SQSTM1 / p62 Antibody

About the Target

SQSTM1/p62, a 62-kDa protein expressed widely across various tissues, is a key autophagy adaptor, binding ubiquitin and autophagy substrates through its ubiquitin-associated domain and LC3-interacting region, respectively. It regulates mitochondrial turnover via mitophagy and serves as a crucial regulator of mtDNA expression machinery, inducing mtDNA expression in renal tubular epithelial cells through p38-dependent upregulation of mitochondrial ribosomal protein L12 (MRPL12). Depending on the literature source, SQSTM1 may also be discussed as SQSTM1 / p62 and p62 (Sequestosome-1).

Reported cellular context includes cytoplasm, cytosol, endosome, and lysosome, which can matter when signal is compared across treatments or changing cell states. Following SQSTM1 across matched perturbations can help separate abundance effects from shifts in localization, complex assembly, or pathway state.

Research Context

SQSTM1 is commonly interpreted in the context of metabolism, autophagy, and cell signaling research, and readouts are often stronger when a study separates expression changes from compartment-level redistribution. When reported signal spans cytoplasm, cytosol, and endosome, a defined reference condition can make comparisons more interpretable across perturbations, passages, or replicate sets.

Consider these angles when interpreting target-level changes:

• apparent redistribution between cytoplasm, cytosol, and endosome across matched conditions
• responses linked to nutrient status, mitochondrial state, or metabolic rewiring
• interpretation alongside flux, cargo handling, or lysosomal context
• signal-dependent shifts after ligand, inhibitor, or growth-factor perturbation

Variant Considerations

If your project spans exploratory questions, the regular version offers a balanced option for establishing baseline signal behavior for SQSTM1. This can help when protocols evolve over time and the goal is to compare experiments using a stable reference workflow.
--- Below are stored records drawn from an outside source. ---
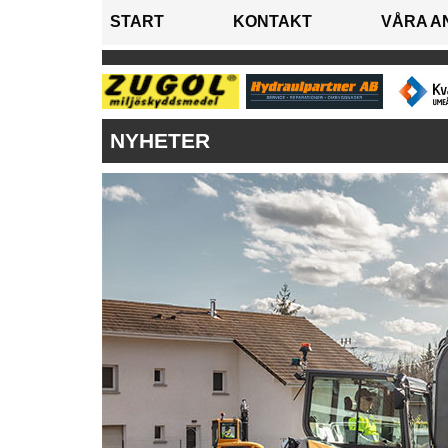
START
KONTAKT
VÅRA A
NYHETER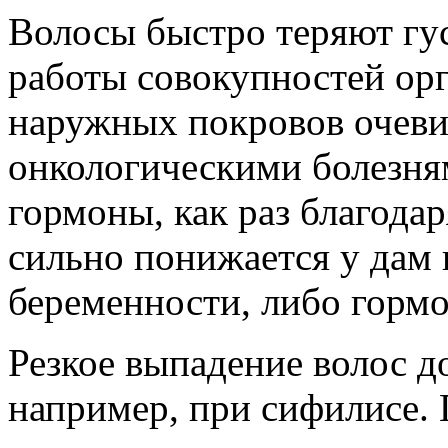
Волосы быстро теряют гу
работы совокупностей орг
наружных покровов очеви
онкологическими болезня
гормоны, как раз благодар
сильно понижается у дам 
беременности, либо гормо
Резкое выпадение волос д
например, при сифилисе.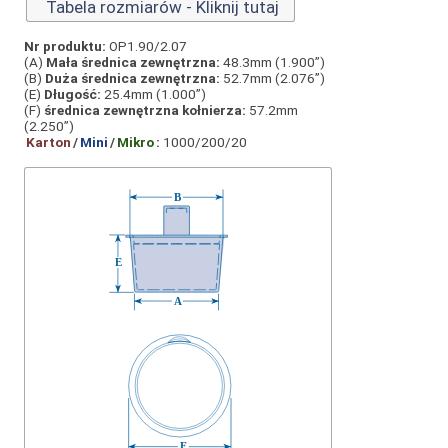
Tabela rozmiarów - Kliknij tutaj
Nr produktu:
OP1.90/2.07
(A)
Mała średnica zewnętrzna:
48.3mm (1.900”)
(B)
Duża średnica zewnętrzna:
52.7mm (2.076”)
(E)
Długość:
25.4mm (1.000”)
(F)
średnica zewnętrzna kołnierza:
57.2mm
(2.250”)
Karton
/
Mini
/
Mikro
:
1000/200/20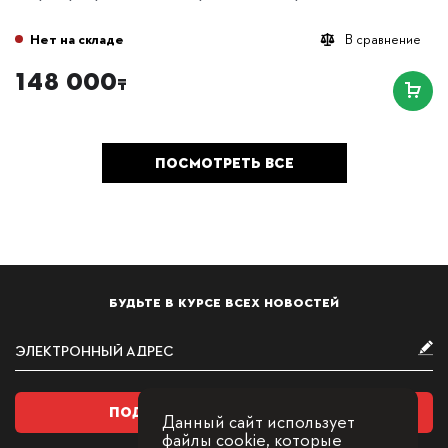
Нет на складе
В сравнение
148 000
₸
ПОСМОТРЕТЬ ВСЕ
БУДЬТЕ В КУРСЕ ВСЕХ НОВОСТЕЙ
ПОДПИСАТЬСЯ НА РАССЫЛКУ
Данный сайт использует
файлы cookie, которые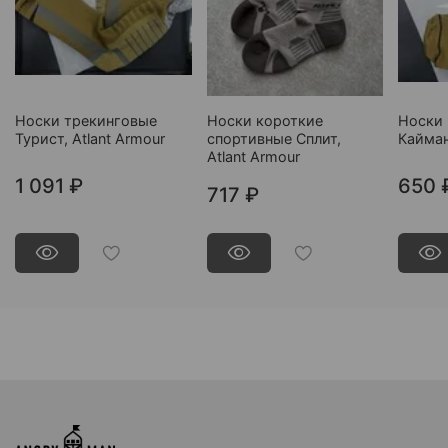
Носки трекинговые
Носки короткие
Носки 
Турист, Atlant Armour
спортивные Сплит,
Кайман
Atlant Armour
1 091 ₽
650 
717 ₽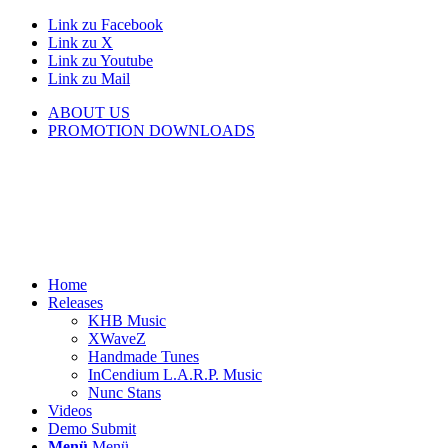
Link zu Facebook
Link zu X
Link zu Youtube
Link zu Mail
ABOUT US
PROMOTION DOWNLOADS
Home
Releases
KHB Music
XWaveZ
Handmade Tunes
InCendium L.A.R.P. Music
Nunc Stans
Videos
Demo Submit
Menü
Menü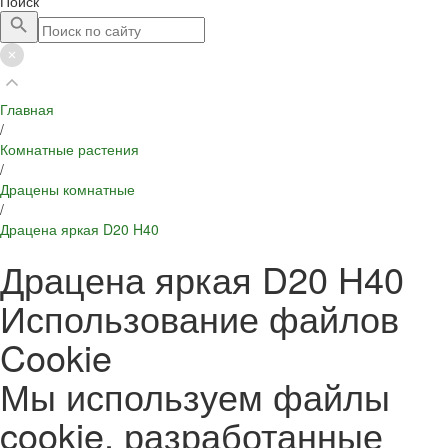
Поиск
Главная
/
Комнатные растения
/
Драцены комнатные
/
Драцена яркая D20 H40
Драцена яркая D20 H40
Использование файлов
Cookie
Мы используем файлы
cookie, разработанные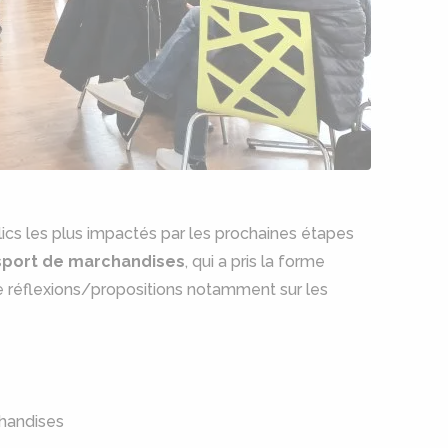
ics les plus impactés par les prochaines étapes
ansport de marchandises
, qui a pris la forme
de réflexions/propositions notamment sur les
chandises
Standardize sampling time, control choice, and downstream analysis thresholds so apparent differences in SQSTM1 reflect biology rather than handling. When interpreting SQSTM1, it is often useful to decide early whether the main question is overall abundance, compartmental enrichment, or context-dependent redistribution.

For multi-run studies, a shared reference condition can keep SQSTM1 trends easier to compare across datasets. That kind of consistency is especially helpful when follow-up work expands to new perturbations, model systems, or longitudinal collections.